However, the truth is, it is concocted and incorrect.

It was my father who did it and shifted my birth whole 12 months backward simply because he wanted his son’s birth in some way to appear ‘historic’. His was the generation which had witnessed how histories and great historic icons were shaped in the first half of the 20th century and perhaps he was one of the later first few lesser beings who started ‘making’ history…. An unknown, slipshod, rural historiographer.
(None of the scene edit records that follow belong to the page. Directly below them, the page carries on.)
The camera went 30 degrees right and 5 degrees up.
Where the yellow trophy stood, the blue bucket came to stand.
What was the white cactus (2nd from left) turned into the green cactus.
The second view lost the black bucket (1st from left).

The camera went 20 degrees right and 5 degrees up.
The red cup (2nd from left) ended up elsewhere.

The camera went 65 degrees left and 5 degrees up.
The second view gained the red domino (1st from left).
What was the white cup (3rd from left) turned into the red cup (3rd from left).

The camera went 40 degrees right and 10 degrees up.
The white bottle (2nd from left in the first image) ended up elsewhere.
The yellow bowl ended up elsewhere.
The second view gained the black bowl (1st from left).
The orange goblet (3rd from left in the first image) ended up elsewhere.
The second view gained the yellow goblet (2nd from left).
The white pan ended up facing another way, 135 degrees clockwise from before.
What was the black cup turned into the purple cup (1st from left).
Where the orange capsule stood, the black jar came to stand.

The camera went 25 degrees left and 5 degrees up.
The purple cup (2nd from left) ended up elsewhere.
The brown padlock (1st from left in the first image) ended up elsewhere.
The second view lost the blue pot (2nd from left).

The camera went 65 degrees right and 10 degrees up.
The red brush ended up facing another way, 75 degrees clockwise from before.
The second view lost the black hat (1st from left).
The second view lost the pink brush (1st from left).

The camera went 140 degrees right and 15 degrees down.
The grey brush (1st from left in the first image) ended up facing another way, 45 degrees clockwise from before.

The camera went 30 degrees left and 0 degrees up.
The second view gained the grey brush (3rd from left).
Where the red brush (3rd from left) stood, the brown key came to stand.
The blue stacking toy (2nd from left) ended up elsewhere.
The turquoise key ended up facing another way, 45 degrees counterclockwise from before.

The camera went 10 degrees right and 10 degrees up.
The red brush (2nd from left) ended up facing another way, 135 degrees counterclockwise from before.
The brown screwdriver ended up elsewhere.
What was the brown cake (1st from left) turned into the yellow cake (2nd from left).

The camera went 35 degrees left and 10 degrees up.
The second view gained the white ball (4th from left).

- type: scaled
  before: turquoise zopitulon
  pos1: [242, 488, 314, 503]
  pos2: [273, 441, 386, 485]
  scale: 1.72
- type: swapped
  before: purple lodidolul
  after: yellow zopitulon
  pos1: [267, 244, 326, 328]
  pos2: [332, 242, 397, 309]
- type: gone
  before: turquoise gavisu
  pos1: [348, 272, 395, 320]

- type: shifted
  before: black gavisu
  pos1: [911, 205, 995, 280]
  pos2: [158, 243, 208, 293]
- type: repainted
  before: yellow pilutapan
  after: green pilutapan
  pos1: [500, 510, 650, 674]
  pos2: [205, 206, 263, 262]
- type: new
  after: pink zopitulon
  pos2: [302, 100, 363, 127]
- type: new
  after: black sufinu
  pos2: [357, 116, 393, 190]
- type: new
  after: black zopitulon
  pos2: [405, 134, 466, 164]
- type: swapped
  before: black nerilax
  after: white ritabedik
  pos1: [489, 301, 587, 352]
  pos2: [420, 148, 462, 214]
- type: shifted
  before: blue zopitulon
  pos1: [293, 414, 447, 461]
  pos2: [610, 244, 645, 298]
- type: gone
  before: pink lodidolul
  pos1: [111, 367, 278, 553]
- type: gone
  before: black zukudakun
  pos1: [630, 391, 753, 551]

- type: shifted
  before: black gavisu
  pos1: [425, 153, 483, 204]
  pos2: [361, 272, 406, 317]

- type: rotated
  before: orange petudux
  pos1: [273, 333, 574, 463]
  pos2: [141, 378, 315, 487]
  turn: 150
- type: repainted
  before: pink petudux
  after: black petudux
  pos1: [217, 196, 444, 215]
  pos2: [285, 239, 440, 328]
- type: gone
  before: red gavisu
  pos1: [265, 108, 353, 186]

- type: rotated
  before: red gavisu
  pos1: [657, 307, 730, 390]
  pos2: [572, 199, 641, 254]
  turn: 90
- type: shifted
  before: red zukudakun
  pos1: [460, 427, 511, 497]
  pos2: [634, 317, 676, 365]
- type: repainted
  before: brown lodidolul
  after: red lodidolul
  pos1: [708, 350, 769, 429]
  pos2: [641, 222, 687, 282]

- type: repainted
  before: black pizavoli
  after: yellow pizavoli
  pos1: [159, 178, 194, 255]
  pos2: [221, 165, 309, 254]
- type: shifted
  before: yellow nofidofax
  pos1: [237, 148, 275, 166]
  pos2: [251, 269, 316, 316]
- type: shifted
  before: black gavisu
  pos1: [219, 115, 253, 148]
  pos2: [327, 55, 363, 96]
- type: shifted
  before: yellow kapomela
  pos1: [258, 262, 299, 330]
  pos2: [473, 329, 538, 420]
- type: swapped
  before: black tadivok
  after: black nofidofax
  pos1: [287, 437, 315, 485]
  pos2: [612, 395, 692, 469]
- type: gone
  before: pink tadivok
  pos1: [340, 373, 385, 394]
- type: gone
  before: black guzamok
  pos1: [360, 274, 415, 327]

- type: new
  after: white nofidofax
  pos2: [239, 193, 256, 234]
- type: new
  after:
I was actually born in 1952. The date and month as given on certificates are however correct. It was the year when first for time people after independence went to cast their votes thus handed over their constitutional sovereignty to their representative. My father, despite ‘Nehru wave’ at that time, contested the elections and lost because of the two palpable reasons. First, because I was born at a time, when my mother was suffering from high fever and deadly small pox. And second, because my elder brother, who was 6 years old, had terrible attack of polio and became almost impaired forever upsetting my father’s hectic election campaign. I still remember my mother’s insubstantial decree, ‘rajaneeti hamaare liye ashubh hai’ (politics is not bliss for us.) Later on, after more than two decades of my own active political indulgence, I consequently feel the integrity of my mother’s tender sentence, who later died of cancer when I was 12 years of age.

I was then a child by all standards and deeply attached to my mother when I saw death approaching her. First it took away her voice and ultimately at one early morning, picked her up. Same day, when my mother died, I lost a nail cutter, I had used previous evening to polish her nails.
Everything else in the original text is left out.